▶ _TASK GOAL_:
Please rewrite the critical illness insurance essay between "Outlast your dread" and "The American Dream.", inclusive, renaming "financial mess" as "financial fallout".

▶ _TEXT SHOWN_:
▼
First off, my apologies for not doing a second teleunderwriting essay as promised in June. I decided critical illness insurance (CII) just should not wait. So look for teleunderwriting part two next time.
Just two days before being inspired to pen this overdue essay, this underwriter was addressing an audience of peers on 26th and Madison.
“How many of you know what critical illness insurance is?” A scattering of hands, slowly ascending, as if to say,
“Well, maybe…a little.”
My next question, “What would you say if I told you it was destined for stardom? To be America’s next big insurance product?” A wall of silence, less disconcerting only for the generalized non-defensive body language! Like I said, this essay is just a bit overdue.
Let’s say you’re advised by your physician to have a coronary angioplasty. No emergency—not yet, anyway—but the time has come to widen the old lumen, to turn a phrase. Would just any hospital suffice, as it might for, say, a hemorrhoidectomy? Or, would you be more selective, given the organ involved?
What if you’d just read a paper in a prominent cardiology journal documenting wide hospital-to-hospital variation in mortality associated with angioplasty procedures? As in zero percent mortality in hospital A versus 9.1 percent in hospital B!
Or, what if your last esophagoscopy (ugh) for a Barrett turned up early — and apparently resectable—adenocarcinoma? Would you prefer hospital A (with four percent surgical mortality in this procedure) or hospital B (with one death in every 6.5 patients having said surgery)?
Think about it…which hospital would you choose with your life on the line? The operative word, of course, is “choose.” To “choose” in this context means having the bucks to make the call…and avoid being involuntarily sent (triaged? sentenced? damned?) to hospital B.
For most of us, the necessary dollars to make an informed choice will only be available if we have critical illness insurance.
And then there are those experimental therapies; you know, the ones that sometimes cure the “incurable” (I know a wonderful lady and beloved friend who had stage IV ovarian cancer 11 years ago, which just happens to be about four times one’s life expectancy with this disease; it does happen).
For the record, experimental therapies usually have three things in common: they require travel (with an extended stay away from home), they are quite costly, and (need we say) they are rarely if ever covered by garden-variety health insurance.
Once again, critical illness insurance to the rescue…and we haven’t even begun to talk about those other expenses which inevitably accrue from critical illness and unmask previously unappreciated shortcomings in your DI coverage.
Outlast your dread disease (eight of ten survive life-threatening illness), then wish you hadn’t…when you see the financial mess! Not exactly The American Dream.
Now ask again why I say that critical illness insurance is a hand in glove fit in most clients’ portfolios.
What a refreshing experience for the broker: no complex formulas to understand and explain. When you think about it, CI is probably the least complex insurance product, for the customer anyway, this side of mortgage term!
▲
▶ _GIVEN DATA_:
▼
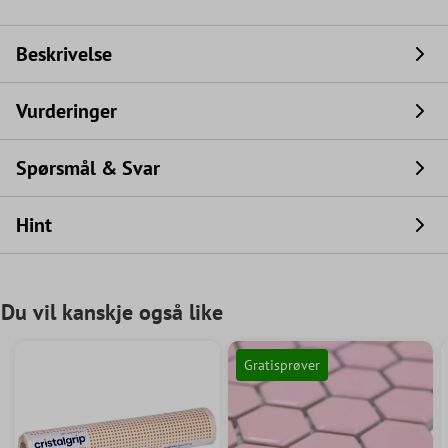
Beskrivelse
Vurderinger
Spørsmål & Svar
Hint
Du vil kanskje også like
Gratisprøver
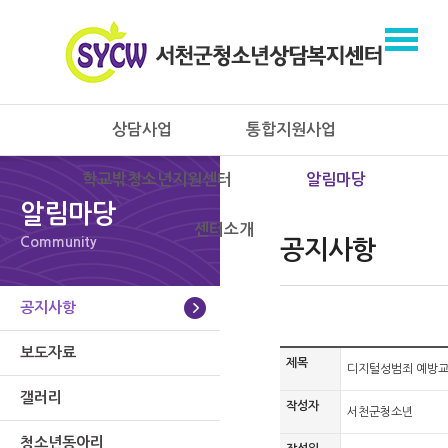
상담사업
통합지원사업
학교밖청소년지원센터
알림마당
알림마당
센터소개
Community
공지사항
공지사항
보도자료
제목
디지털성범죄 예방교
갤러리
작성자
서천군청소년
청소년동아리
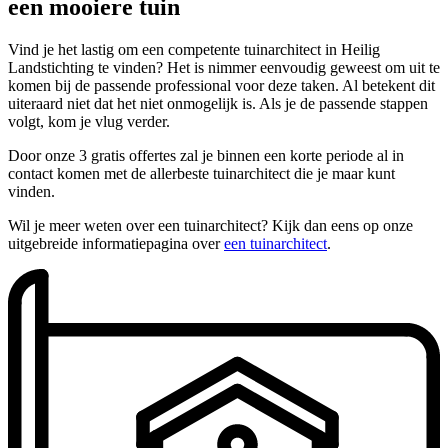
een mooiere tuin
Vind je het lastig om een competente tuinarchitect in Heilig
Landstichting te vinden? Het is nimmer eenvoudig geweest om uit te
komen bij de passende professional voor deze taken. Al betekent dit
uiteraard niet dat het niet onmogelijk is. Als je de passende stappen
volgt, kom je vlug verder.
Door onze 3 gratis offertes zal je binnen een korte periode al in
contact komen met de allerbeste tuinarchitect die je maar kunt
vinden.
Wil je meer weten over een tuinarchitect? Kijk dan eens op onze
uitgebreide informatiepagina over
een tuinarchitect
.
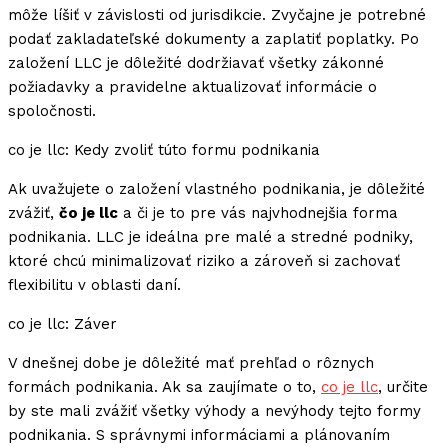
môže líšiť v závislosti od jurisdikcie. Zvyčajne je potrebné
podať zakladateľské dokumenty a zaplatiť poplatky. Po
založení LLC je dôležité dodržiavať všetky zákonné
požiadavky a pravidelne aktualizovať informácie o
spoločnosti.
co je llc: Kedy zvoliť túto formu podnikania
Ak uvažujete o založení vlastného podnikania, je dôležité
zvážiť,
čo je llc
a či je to pre vás najvhodnejšia forma
podnikania. LLC je ideálna pre malé a stredné podniky,
ktoré chcú minimalizovať riziko a zároveň si zachovať
flexibilitu v oblasti daní.
co je llc: Záver
V dnešnej dobe je dôležité mať prehľad o rôznych
formách podnikania. Ak sa zaujímate o to,
co je llc
, určite
by ste mali zvážiť všetky výhody a nevýhody tejto formy
podnikania. S správnymi informáciami a plánovaním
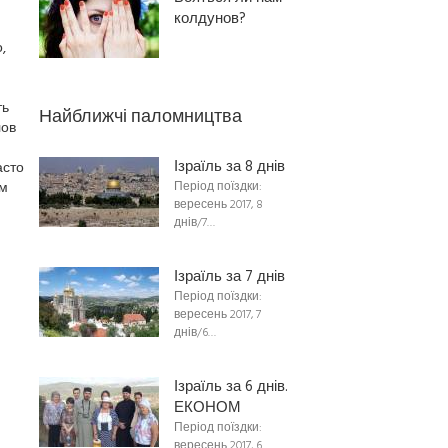
колдунов?
,
ть
Найближчі паломництва
лов
Ізраїль за 8 днів
асто
ам
Період поїздки:
вересень 2017, 8
днів/7…
Ізраїль за 7 днів
Період поїздки:
вересень 2017, 7
днів/6…
Ізраїль за 6 днів.
ЕКОНОМ
Період поїздки:
вересень 2017, 6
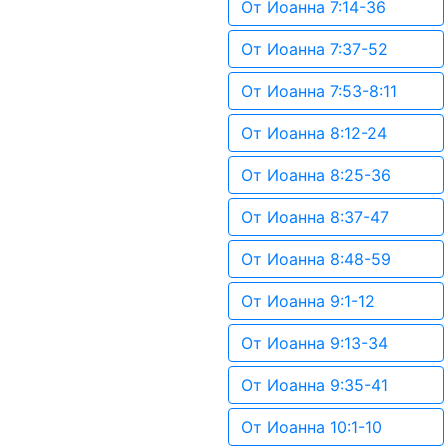
От Иоанна 7:14-36
От Иоанна 7:37-52
От Иоанна 7:53-8:11
От Иоанна 8:12-24
От Иоанна 8:25-36
От Иоанна 8:37-47
От Иоанна 8:48-59
От Иоанна 9:1-12
От Иоанна 9:13-34
От Иоанна 9:35-41
От Иоанна 10:1-10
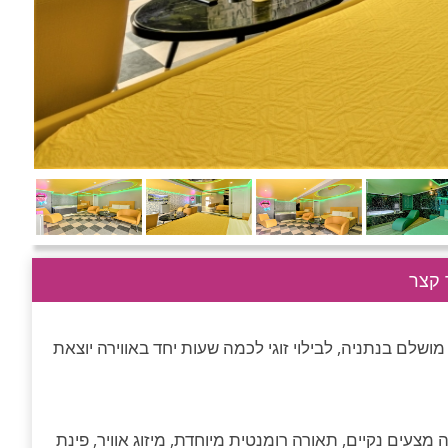
קצר
שלם בנתניה, לבילוי זוגי לכמה שעות יחד באווירה יוצאת
 מצעים נקיים, תאורה רומנטית מיוחדת, מיזוג אוויר, פינת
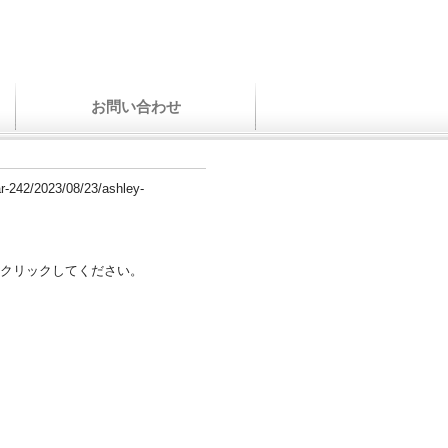
お問い合わせ
par-242/2023/08/23/ashley-
クリックしてください。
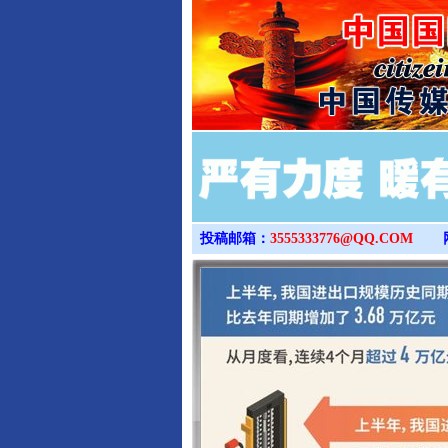
投稿邮箱：
3555333776@QQ.COM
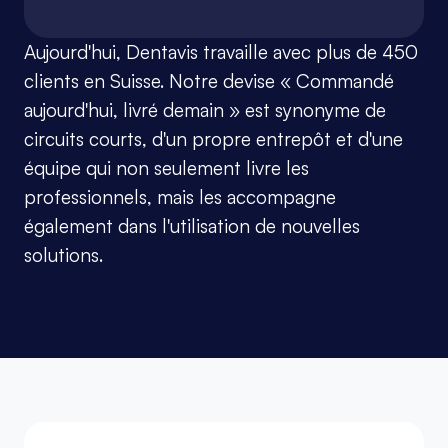
Aujourd'hui, Dentavis travaille avec plus de 450 
clients en Suisse. Notre devise « Commandé 
aujourd'hui, livré demain » est synonyme de 
circuits courts, d'un propre entrepôt et d'une 
équipe qui non seulement livre les 
professionnels, mais les accompagne 
également dans l'utilisation de nouvelles 
solutions.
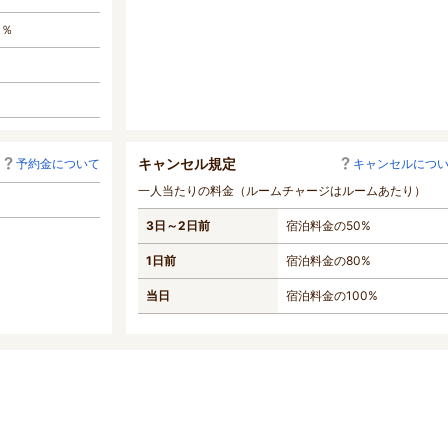
0％
キャンセル規定
予約金について
キャンセルにつ
一人当たりの料金（ルームチャージはルームあたり）
3日～2日前
宿泊料金の50%
1日前
宿泊料金の80%
当日
宿泊料金の100%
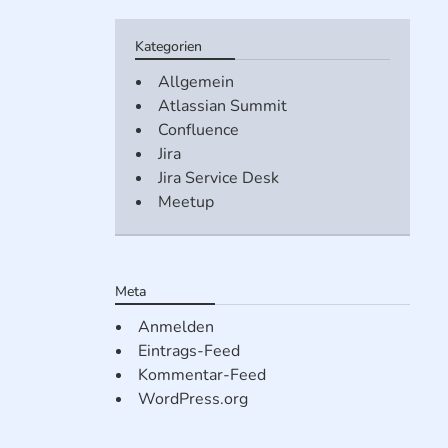
Kategorien
Allgemein
Atlassian Summit
Confluence
Jira
Jira Service Desk
Meetup
Meta
Anmelden
Eintrags-Feed
Kommentar-Feed
WordPress.org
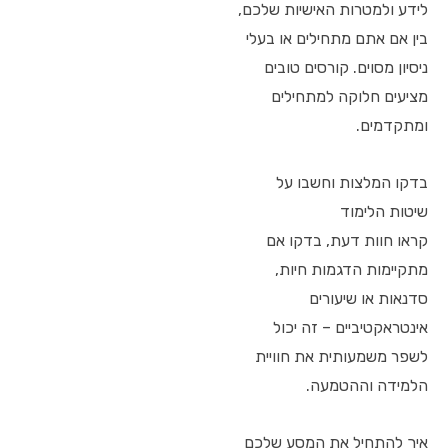
לידע ולמטרות האישיות שלכם,
בין אם אתם מתחילים או בעלי
ניסיון מסוים. קורסים טובים
מציעים חלוקה למתחילים
ומתקדמים.
בדקו המלצות וחשבו על
שיטות הלימוד
קראו חוות דעת, בדקו אם
מתקיימות הדגמות חיות,
סדנאות או שיעורים
אינטראקטיביים – זה יכול
לשפר משמעותית את חוויית
הלמידה וההטמעה.
איך להתחיל את המסע שלכם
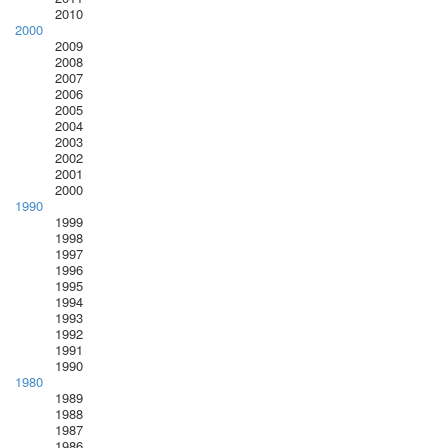
2010
2000
2009
2008
2007
2006
2005
2004
2003
2002
2001
2000
1990
1999
1998
1997
1996
1995
1994
1993
1992
1991
1990
1980
1989
1988
1987
1986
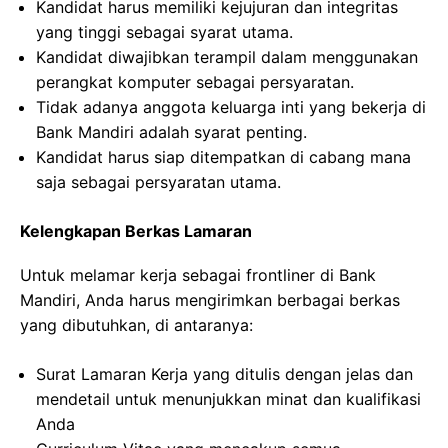
Kandidat harus memiliki kejujuran dan integritas
yang tinggi sebagai syarat utama.
Kandidat diwajibkan terampil dalam menggunakan
perangkat komputer sebagai persyaratan.
Tidak adanya anggota keluarga inti yang bekerja di
Bank Mandiri adalah syarat penting.
Kandidat harus siap ditempatkan di cabang mana
saja sebagai persyaratan utama.
Kelengkapan Berkas Lamaran
Untuk melamar kerja sebagai frontliner di Bank
Mandiri, Anda harus mengirimkan berbagai berkas
yang dibutuhkan, di antaranya:
Surat Lamaran Kerja yang ditulis dengan jelas dan
mendetail untuk menunjukkan minat dan kualifikasi
Anda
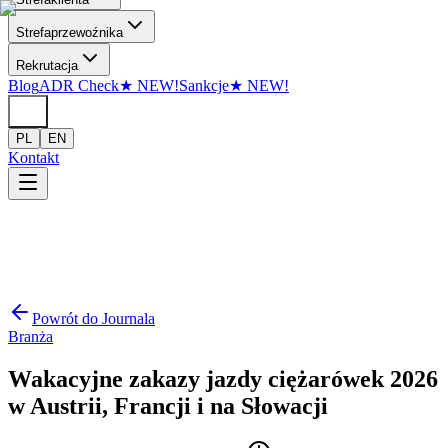
Przejdź do treści
Strefa
przewoźnika
Rekrutacja
Blog
ADR Check
★
NEW!
Sankcje
★
NEW!
PL
EN
Kontakt
Powrót do Journala
Branża
Wakacyjne zakazy jazdy ciężarówek 2026
w Austrii, Francji i na Słowacji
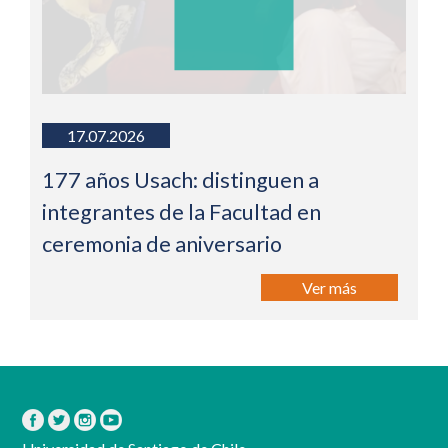
17.07.2026
177 años Usach: distinguen a
integrantes de la Facultad en
ceremonia de aniversario
Ver más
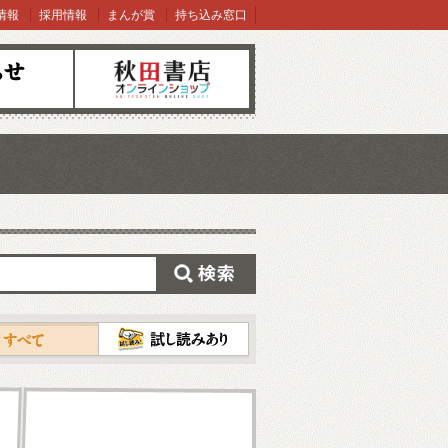
情報
採用情報
まんが賞
持ち込み窓口
オンラインショップ
検索
試し読み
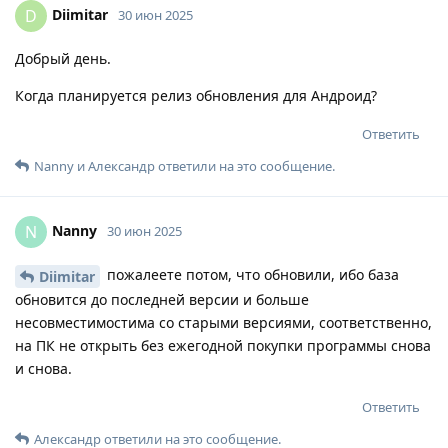
Diimitar
D
30 июн 2025
Добрый день.
Когда планируется релиз обновления для Андроид?
Ответить
Nanny
и
Александр
ответили на это сообщение.
Nanny
N
30 июн 2025
пожалеете потом, что обновили, ибо база
Diimitar
обновится до последней версии и больше
несовместимостима со старыми версиями, соответственно,
на ПК не открыть без ежегодной покупки программы снова
и снова.
Ответить
Александр
ответили на это сообщение.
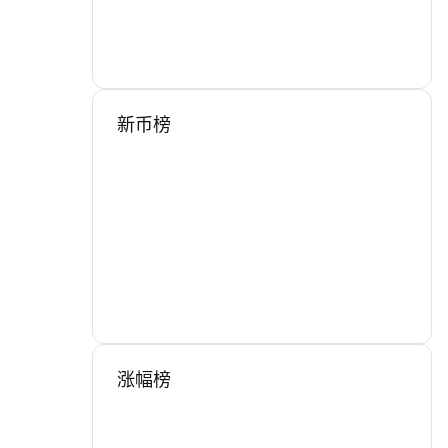
新币榜
涨幅榜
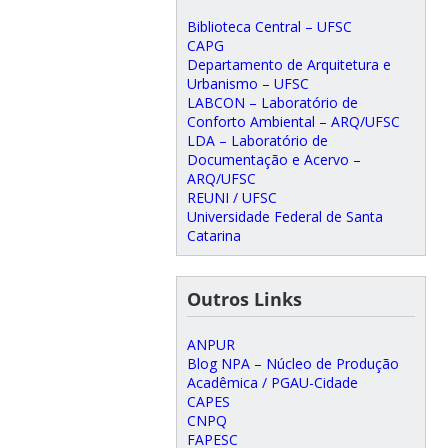
Biblioteca Central – UFSC
CAPG
Departamento de Arquitetura e
Urbanismo – UFSC
LABCON – Laboratório de
Conforto Ambiental – ARQ/UFSC
LDA – Laboratório de
Documentação e Acervo –
ARQ/UFSC
REUNI / UFSC
Universidade Federal de Santa
Catarina
Outros Links
ANPUR
Blog NPA – Núcleo de Produção
Acadêmica / PGAU-Cidade
CAPES
CNPQ
FAPESC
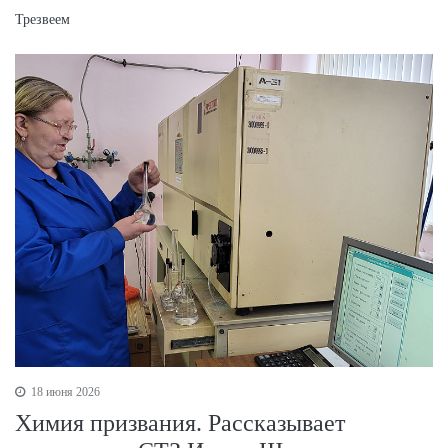
Трезвеем
18 июня 2026
Химия призвания. Рассказывает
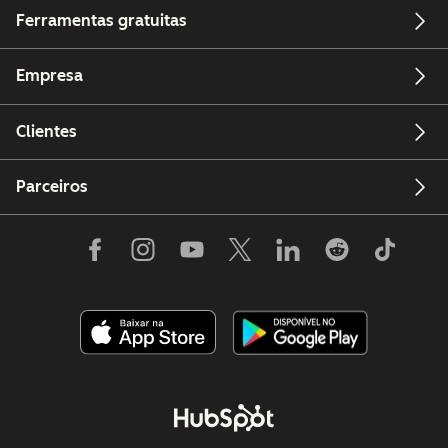
Ferramentas gratuitas
Empresa
Clientes
Parceiros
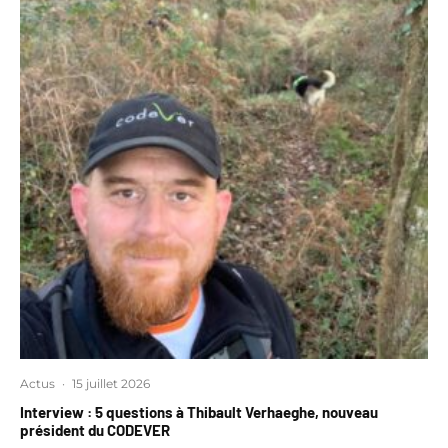
Actus
·
15 juillet 2026
Interview : 5 questions à Thibault Verhaeghe, nouveau
président du CODEVER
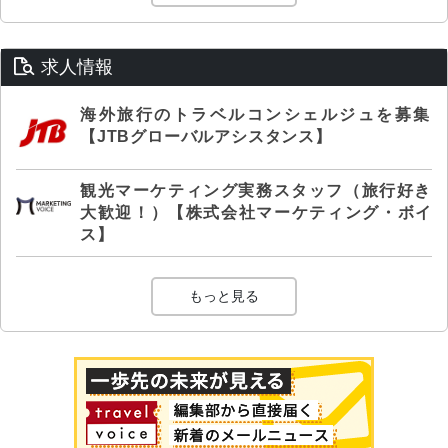
求人情報
海外旅行のトラベルコンシェルジュを募集
【JTBグローバルアシスタンス】
観光マーケティング実務スタッフ（旅行好き
大歓迎！）【株式会社マーケティング・ボイ
ス】
もっと見る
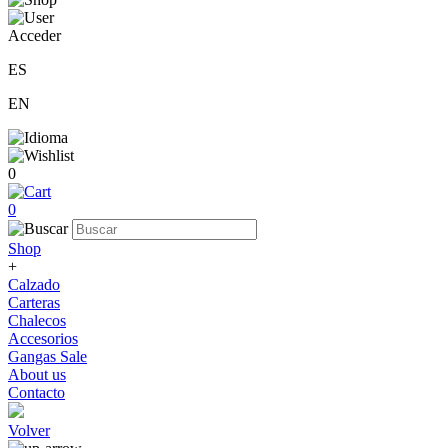
Acceder
ES
EN
0
0
Shop
+
Calzado
Carteras
Chalecos
Accesorios
Gangas Sale
About us
Contacto
Volver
▲
▶ _ANSWER SPACE_:
Outlast your dread disease (eight of ten survive life-threatening illness), then wish you hadn’t…when you see the financial fallout! Not exactly The American Dream.